Transcribe exactly the lines from the first line of the records through the line containing "Привет любителям Brawl Stars! Вышл", and leave out every picture.

Supplied data:

::::::::

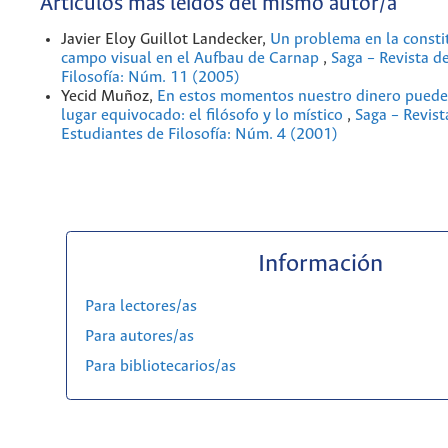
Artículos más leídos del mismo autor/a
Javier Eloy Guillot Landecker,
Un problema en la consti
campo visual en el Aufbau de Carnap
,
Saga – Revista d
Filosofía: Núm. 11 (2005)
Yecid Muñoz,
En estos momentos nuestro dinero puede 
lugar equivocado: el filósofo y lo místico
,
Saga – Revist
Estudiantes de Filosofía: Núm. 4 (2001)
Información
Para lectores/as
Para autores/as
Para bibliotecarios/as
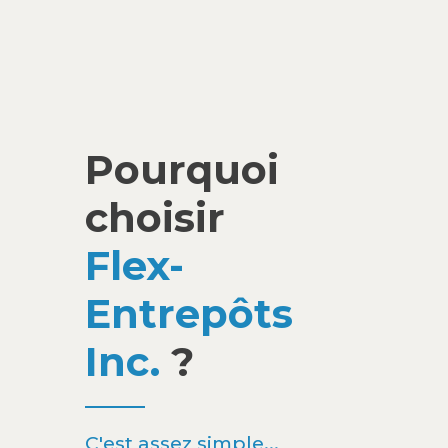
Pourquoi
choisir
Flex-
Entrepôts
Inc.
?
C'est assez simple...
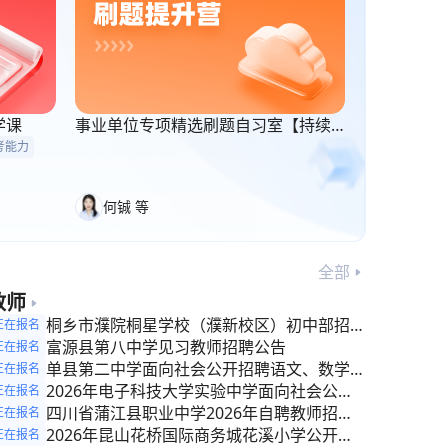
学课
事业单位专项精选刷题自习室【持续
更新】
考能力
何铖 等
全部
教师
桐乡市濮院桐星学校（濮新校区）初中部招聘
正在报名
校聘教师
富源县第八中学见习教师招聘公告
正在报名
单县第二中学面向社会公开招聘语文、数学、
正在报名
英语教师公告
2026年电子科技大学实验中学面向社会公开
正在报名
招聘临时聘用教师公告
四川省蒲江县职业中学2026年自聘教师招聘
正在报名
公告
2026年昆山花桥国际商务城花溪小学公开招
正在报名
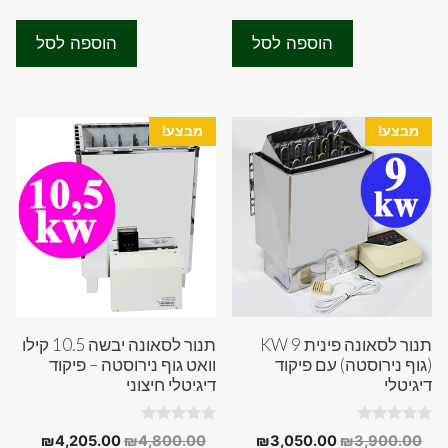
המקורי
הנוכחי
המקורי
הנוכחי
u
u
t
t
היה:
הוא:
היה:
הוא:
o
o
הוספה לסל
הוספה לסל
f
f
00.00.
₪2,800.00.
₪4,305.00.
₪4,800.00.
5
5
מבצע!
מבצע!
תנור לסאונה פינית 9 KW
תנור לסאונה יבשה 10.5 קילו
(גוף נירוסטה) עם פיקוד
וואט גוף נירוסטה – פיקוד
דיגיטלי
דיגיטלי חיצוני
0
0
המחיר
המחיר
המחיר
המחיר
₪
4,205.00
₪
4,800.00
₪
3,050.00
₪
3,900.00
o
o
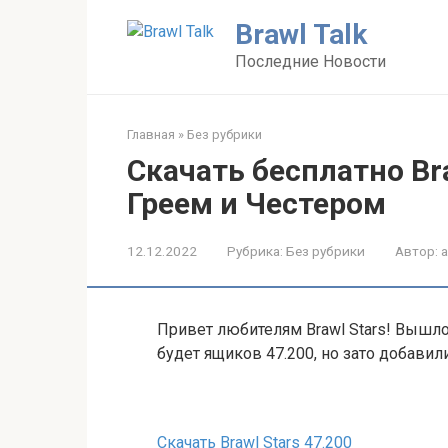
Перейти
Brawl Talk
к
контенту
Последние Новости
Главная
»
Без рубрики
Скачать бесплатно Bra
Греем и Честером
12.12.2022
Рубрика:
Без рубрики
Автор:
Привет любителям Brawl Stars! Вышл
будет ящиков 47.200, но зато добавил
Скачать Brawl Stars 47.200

::::::::

Solution:
Artículos más leídos del mismo autor/a
Javier Eloy Guillot Landecker,
Un problema en la consti
campo visual en el Aufbau de Carnap
,
Saga – Revista d
Filosofía: Núm. 11 (2005)
Yecid Muñoz,
En estos momentos nuestro dinero puede 
lugar equivocado: el filósofo y lo místico
,
Saga – Revist
Estudiantes de Filosofía: Núm. 4 (2001)
Información
Para lectores/as
Para autores/as
Para bibliotecarios/as
Pourquoi
choisir
Flex-
Entrepôts
Inc.
?
C'est assez simple...
学课
事业单位专项精选刷题自习室【持续
更新】
考能力
何铖 等
全部
教师
桐乡市濮院桐星学校（濮新校区）初中部招聘
正在报名
校聘教师
富源县第八中学见习教师招聘公告
正在报名
单县第二中学面向社会公开招聘语文、数学、
正在报名
英语教师公告
2026年电子科技大学实验中学面向社会公开
正在报名
招聘临时聘用教师公告
四川省蒲江县职业中学2026年自聘教师招聘
正在报名
公告
2026年昆山花桥国际商务城花溪小学公开招
正在报名
המקורי
הנוכחי
המקורי
הנוכחי
u
u
t
t
היה:
הוא:
היה:
הוא:
o
o
הוספה לסל
הוספה לסל
f
f
00.00.
₪2,800.00.
₪4,305.00.
₪4,800.00.
5
5
מבצע!
מבצע!
תנור לסאונה פינית 9 KW
תנור לסאונה יבשה 10.5 קילו
(גוף נירוסטה) עם פיקוד
וואט גוף נירוסטה – פיקוד
דיגיטלי
דיגיטלי חיצוני
0
0
המחיר
המחיר
המחיר
המחיר
₪
4,205.00
₪
4,800.00
₪
3,050.00
₪
3,900.00
o
o
Перейти
Brawl Talk
к
контенту
Последние Новости
Главная
»
Без рубрики
Скачать бесплатно Bra
Греем и Честером
12.12.2022
Рубрика:
Без рубрики
Автор:
Привет любителям Brawl Stars! Вышл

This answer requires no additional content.